**YOUR INSTRUCTIONS:** Find the string "kraje" in the data, and copy out each line that has it.

(Document understanding data)
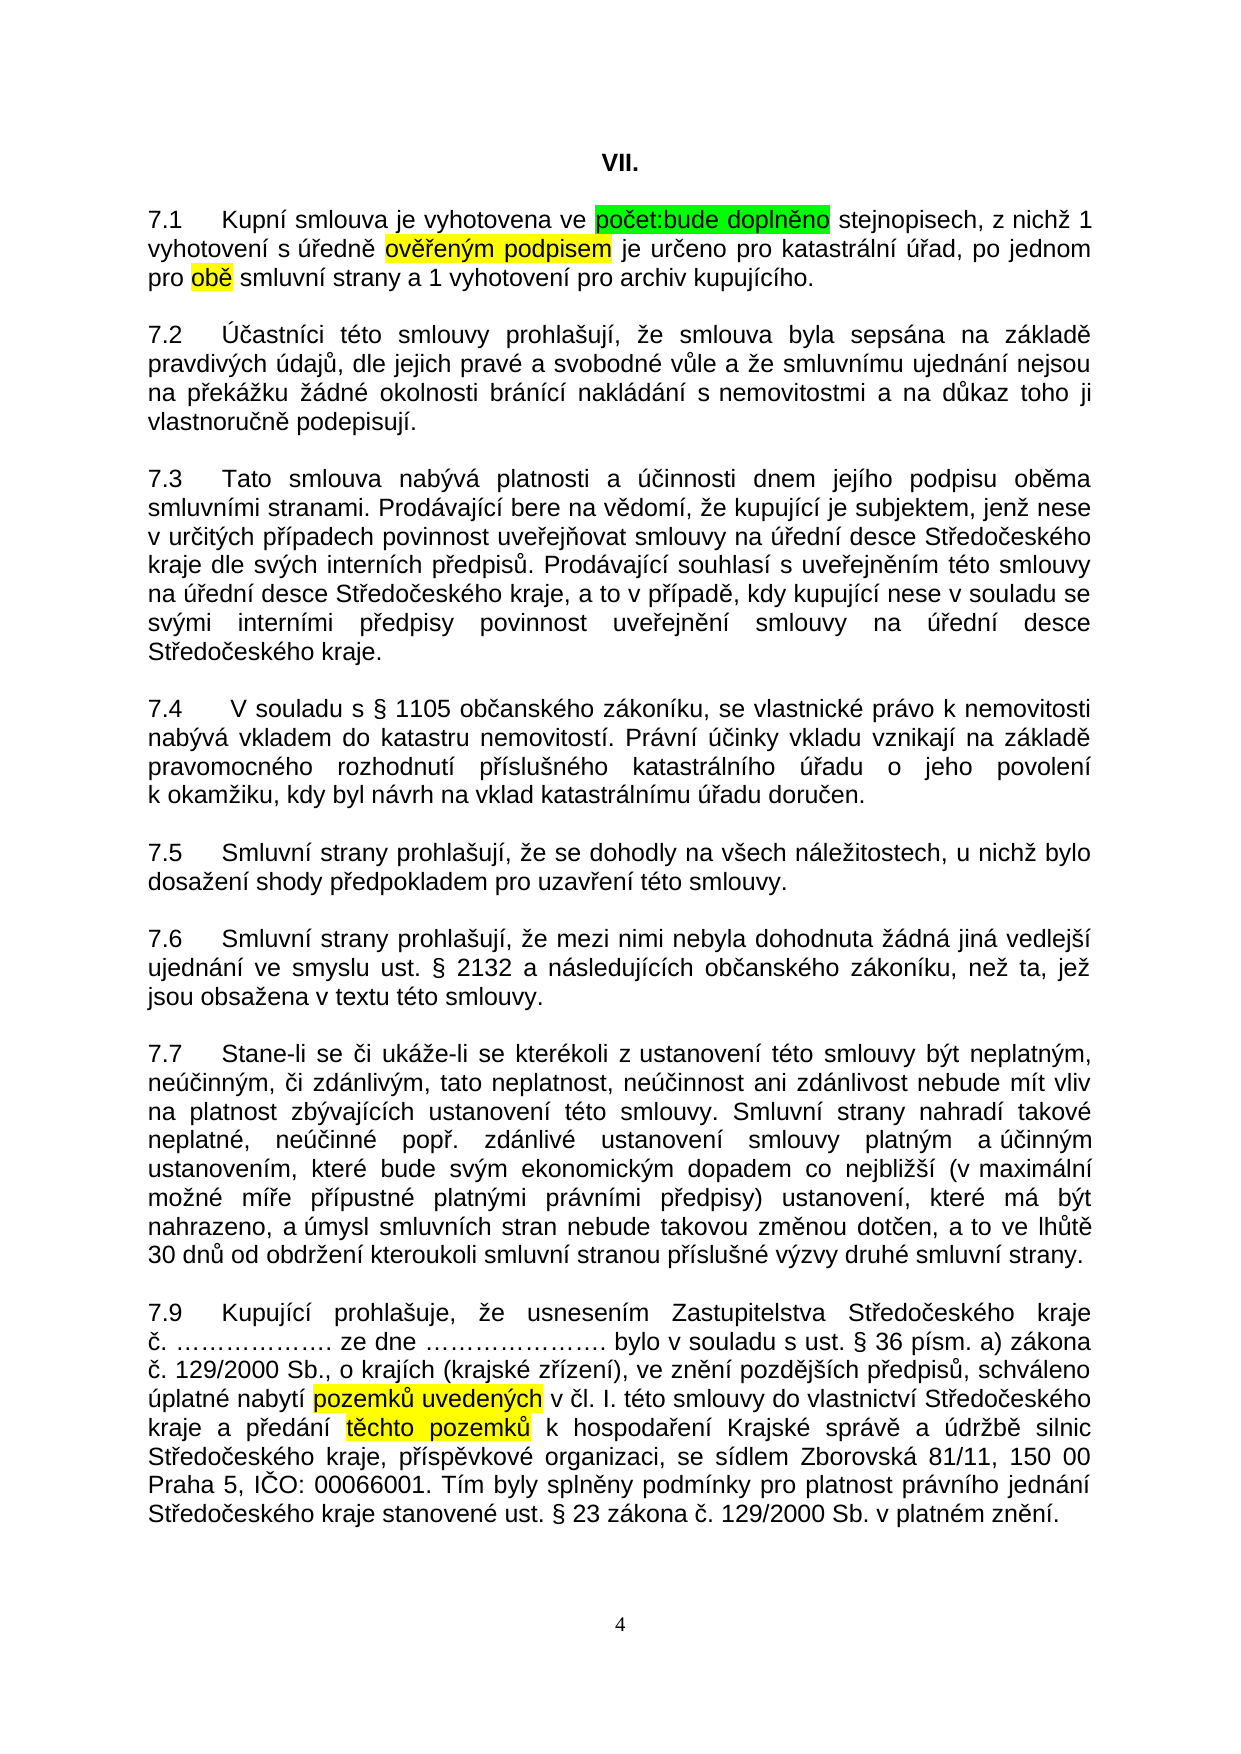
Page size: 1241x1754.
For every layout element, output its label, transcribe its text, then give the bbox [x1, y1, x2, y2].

text 7.3 Tato smlouva nabývá platnosti a účinnosti dnem jejího podpisu oběma smluvními stranami. Prodávající bere na vědomí, že kupující je subjektem, jenž nese v určitých případech povinnost uveřejňovat smlouvy na úřední desce Středočeského kraje dle svých interních předpisů. Prodávající souhlasí s uveřejněním této smlouvy na úřední desce Středočeského kraje, a to v případě, kdy kupující nese v souladu se svými interními předpisy povinnost uveřejnění smlouvy na úřední desce Středočeského kraje. [148, 464, 1092, 665]
text 7.5 Smluvní strany prohlašují, že se dohodly na všech náležitostech, u nichž bylo dosažení shody předpokladem pro uzavření této smlouvy. [148, 838, 1092, 895]
text 7.7 Stane-li se či ukáže-li se kterékoli z ustanovení této smlouvy být neplatným, neúčinným, či zdánlivým, tato neplatnost, neúčinnost ani zdánlivost nebude mít vliv na platnost zbývajících ustanovení této smlouvy. Smluvní strany nahradí takové neplatné, neúčinné popř. zdánlivé ustanovení smlouvy platným a účinným ustanovením, které bude svým ekonomickým dopadem co nejbližší (v maximální možné míře přípustné platnými právními předpisy) ustanovení, které má být nahrazeno, a úmysl smluvních stran nebude takovou změnou dotčen, a to ve lhůtě 30 dnů od obdržení kteroukoli smluvní stranou příslušné výzvy druhé smluvní strany. [148, 1039, 1092, 1269]
text 7.1 Kupní smlouva je vyhotovena ve počet:bude doplněno stejnopisech, z nichž 1 vyhotovení s úředně ověřeným podpisem je určeno pro katastrální úřad, po jednom pro obě smluvní strany a 1 vyhotovení pro archiv kupujícího. [148, 205, 1092, 291]
text 7.9 Kupující prohlašuje, že usnesením Zastupitelstva Středočeského kraje č. ………………. ze dne …………………. bylo v souladu s ust. § 36 písm. a) zákona č. 129/2000 Sb., o krajích (krajské zřízení), ve znění pozdějších předpisů, schváleno úplatné nabytí pozemků uvedených v čl. I. této smlouvy do vlastnictví Středočeského kraje a předání těchto pozemků k hospodaření Krajské správě a údržbě silnic Středočeského kraje, příspěvkové organizaci, se sídlem Zborovská 81/11, 150 00 Praha 5, IČO: 00066001. Tím byly splněny podmínky pro platnost právního jednání Středočeského kraje stanovené ust. § 23 zákona č. 129/2000 Sb. v platném znění. [148, 1298, 1092, 1528]
text 7.2 Účastníci této smlouvy prohlašují, že smlouva byla sepsána na základě pravdivých údajů, dle jejich pravé a svobodné vůle a že smluvnímu ujednání nejsou na překážku žádné okolnosti bránící nakládání s nemovitostmi a na důkaz toho ji vlastnoručně podepisují. [148, 320, 1092, 435]
text 7.4 V souladu s § 1105 občanského zákoníku, se vlastnické právo k nemovitosti nabývá vkladem do katastru nemovitostí. Právní účinky vkladu vznikají na základě pravomocného rozhodnutí příslušného katastrálního úřadu o jeho povolení k okamžiku, kdy byl návrh na vklad katastrálnímu úřadu doručen. [148, 694, 1092, 809]
text 7.6 Smluvní strany prohlašují, že mezi nimi nebyla dohodnuta žádná jiná vedlejší ujednání ve smyslu ust. § 2132 a následujících občanského zákoníku, než ta, jež jsou obsažena v textu této smlouvy. [148, 924, 1092, 1010]
text VII. [148, 148, 1092, 176]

**OUTPUT OF THE TASK:**
text 7.3 Tato smlouva nabývá platnosti a účinnosti dnem jejího podpisu oběma smluvními stranami. Prodávající bere na vědomí, že kupující je subjektem, jenž nese v určitých případech povinnost uveřejňovat smlouvy na úřední desce Středočeského kraje dle svých interních předpisů. Prodávající souhlasí s uveřejněním této smlouvy na úřední desce Středočeského kraje, a to v případě, kdy kupující nese v souladu se svými interními předpisy povinnost uveřejnění smlouvy na úřední desce Středočeského kraje. [148, 464, 1092, 665]
text 7.9 Kupující prohlašuje, že usnesením Zastupitelstva Středočeského kraje č. ………………. ze dne …………………. bylo v souladu s ust. § 36 písm. a) zákona č. 129/2000 Sb., o krajích (krajské zřízení), ve znění pozdějších předpisů, schváleno úplatné nabytí pozemků uvedených v čl. I. této smlouvy do vlastnictví Středočeského kraje a předání těchto pozemků k hospodaření Krajské správě a údržbě silnic Středočeského kraje, příspěvkové organizaci, se sídlem Zborovská 81/11, 150 00 Praha 5, IČO: 00066001. Tím byly splněny podmínky pro platnost právního jednání Středočeského kraje stanovené ust. § 23 zákona č. 129/2000 Sb. v platném znění. [148, 1298, 1092, 1528]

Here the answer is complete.